Saved entries:
══════════

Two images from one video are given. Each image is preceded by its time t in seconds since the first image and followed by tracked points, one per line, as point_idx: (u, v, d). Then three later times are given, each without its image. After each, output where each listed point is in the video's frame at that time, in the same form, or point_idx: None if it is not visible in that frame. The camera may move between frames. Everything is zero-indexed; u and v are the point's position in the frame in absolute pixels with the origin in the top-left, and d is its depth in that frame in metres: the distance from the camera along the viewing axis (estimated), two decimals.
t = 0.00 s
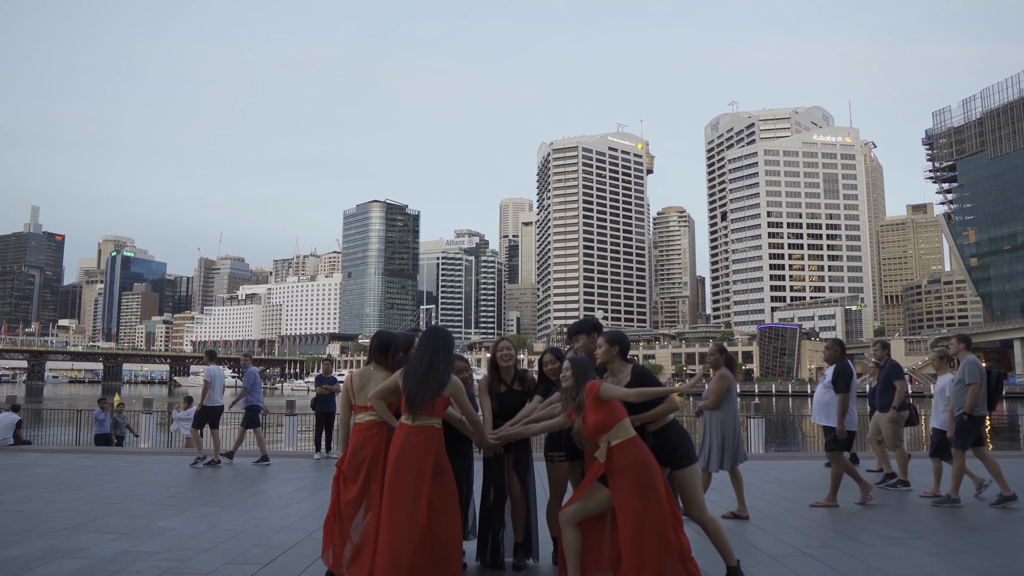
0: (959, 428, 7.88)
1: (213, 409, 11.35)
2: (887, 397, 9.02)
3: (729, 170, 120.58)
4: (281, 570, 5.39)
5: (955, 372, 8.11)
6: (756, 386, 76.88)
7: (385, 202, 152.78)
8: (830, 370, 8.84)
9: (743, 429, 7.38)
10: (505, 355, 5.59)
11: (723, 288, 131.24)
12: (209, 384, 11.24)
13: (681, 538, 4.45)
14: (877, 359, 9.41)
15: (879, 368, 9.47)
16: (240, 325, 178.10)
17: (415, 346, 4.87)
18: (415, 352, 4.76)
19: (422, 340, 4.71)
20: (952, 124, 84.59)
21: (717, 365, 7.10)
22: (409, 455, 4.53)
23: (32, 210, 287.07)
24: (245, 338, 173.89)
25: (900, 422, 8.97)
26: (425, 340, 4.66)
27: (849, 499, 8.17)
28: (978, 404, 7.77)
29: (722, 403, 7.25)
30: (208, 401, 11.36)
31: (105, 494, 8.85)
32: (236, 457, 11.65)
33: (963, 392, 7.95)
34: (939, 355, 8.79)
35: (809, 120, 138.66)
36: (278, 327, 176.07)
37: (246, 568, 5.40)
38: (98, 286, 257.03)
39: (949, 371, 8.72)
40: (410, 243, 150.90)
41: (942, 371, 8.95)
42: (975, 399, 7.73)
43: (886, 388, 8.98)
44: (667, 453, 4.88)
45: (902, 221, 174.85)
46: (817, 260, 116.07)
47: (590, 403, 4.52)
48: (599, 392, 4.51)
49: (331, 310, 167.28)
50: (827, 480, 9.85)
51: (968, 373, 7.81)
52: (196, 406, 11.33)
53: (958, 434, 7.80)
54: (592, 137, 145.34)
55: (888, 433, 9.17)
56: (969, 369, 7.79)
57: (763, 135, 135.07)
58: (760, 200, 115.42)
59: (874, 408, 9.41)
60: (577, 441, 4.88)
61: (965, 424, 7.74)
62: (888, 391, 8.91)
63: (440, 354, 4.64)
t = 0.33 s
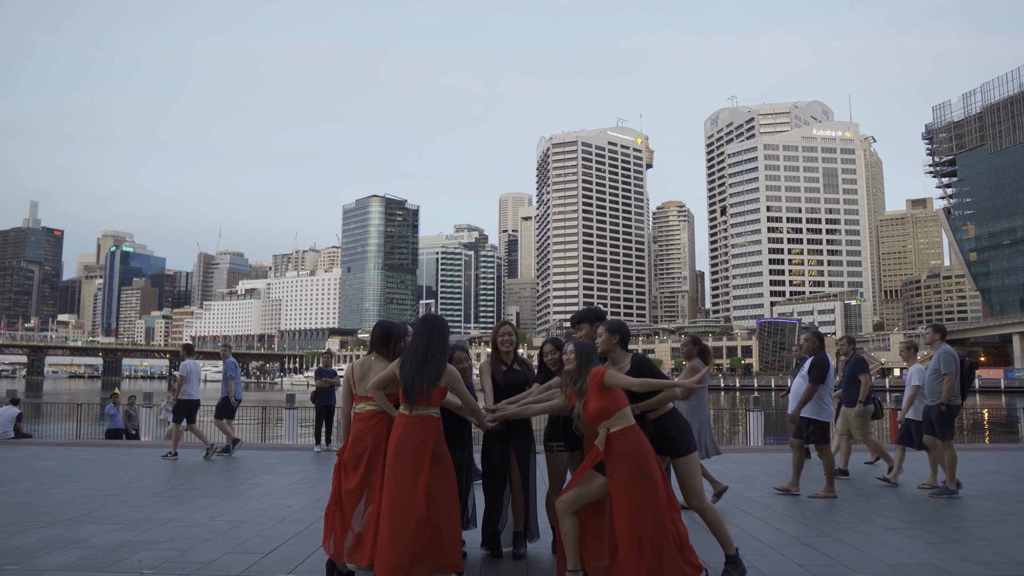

══════════

What you should do » Copy out every entry above, character for character, excluding pictures.

Solution to this exercise »
Two images from one video are given. Each image is preceded by its time t in seconds since the first image and followed by tracked points, one per line, as point_idx: (u, v, d). Then three later times are given, each without its image. After each, output where each listed point is in the video's frame at that time, in the same form, or point_idx: None if it is not visible in that frame. The camera may move between frames. Everything is zero-indexed; u and v are the point's position in the frame in absolute pixels with the origin in the top-left, and d is its depth in that frame in metres: the distance from the camera along the viewing axis (estimated), two decimals.
t = 0.00 s
0: (959, 428, 7.88)
1: (213, 409, 11.35)
2: (887, 397, 9.02)
3: (729, 170, 120.58)
4: (281, 570, 5.39)
5: (955, 372, 8.11)
6: (756, 386, 76.88)
7: (385, 202, 152.78)
8: (830, 370, 8.84)
9: (743, 429, 7.38)
10: (505, 355, 5.59)
11: (723, 288, 131.24)
12: (209, 384, 11.24)
13: (681, 538, 4.45)
14: (877, 359, 9.41)
15: (879, 368, 9.47)
16: (240, 325, 178.10)
17: (415, 346, 4.87)
18: (415, 352, 4.76)
19: (422, 340, 4.71)
20: (952, 124, 84.59)
21: (717, 365, 7.10)
22: (409, 455, 4.53)
23: (32, 210, 287.07)
24: (245, 338, 173.89)
25: (900, 422, 8.97)
26: (425, 340, 4.66)
27: (849, 499, 8.17)
28: (978, 404, 7.77)
29: (722, 403, 7.25)
30: (208, 401, 11.36)
31: (105, 494, 8.85)
32: (236, 457, 11.65)
33: (963, 392, 7.95)
34: (939, 355, 8.79)
35: (809, 120, 138.66)
36: (278, 327, 176.07)
37: (246, 568, 5.40)
38: (98, 286, 257.03)
39: (949, 371, 8.72)
40: (410, 243, 150.90)
41: (942, 371, 8.95)
42: (975, 399, 7.73)
43: (886, 388, 8.98)
44: (667, 453, 4.88)
45: (902, 221, 174.85)
46: (817, 260, 116.07)
47: (590, 403, 4.52)
48: (599, 392, 4.51)
49: (331, 310, 167.28)
50: (827, 480, 9.85)
51: (968, 373, 7.81)
52: (196, 406, 11.33)
53: (958, 434, 7.80)
54: (592, 137, 145.34)
55: (888, 433, 9.17)
56: (969, 369, 7.79)
57: (763, 135, 135.07)
58: (760, 200, 115.42)
59: (874, 408, 9.41)
60: (577, 441, 4.88)
61: (965, 424, 7.74)
62: (888, 391, 8.91)
63: (440, 354, 4.64)
t = 0.33 s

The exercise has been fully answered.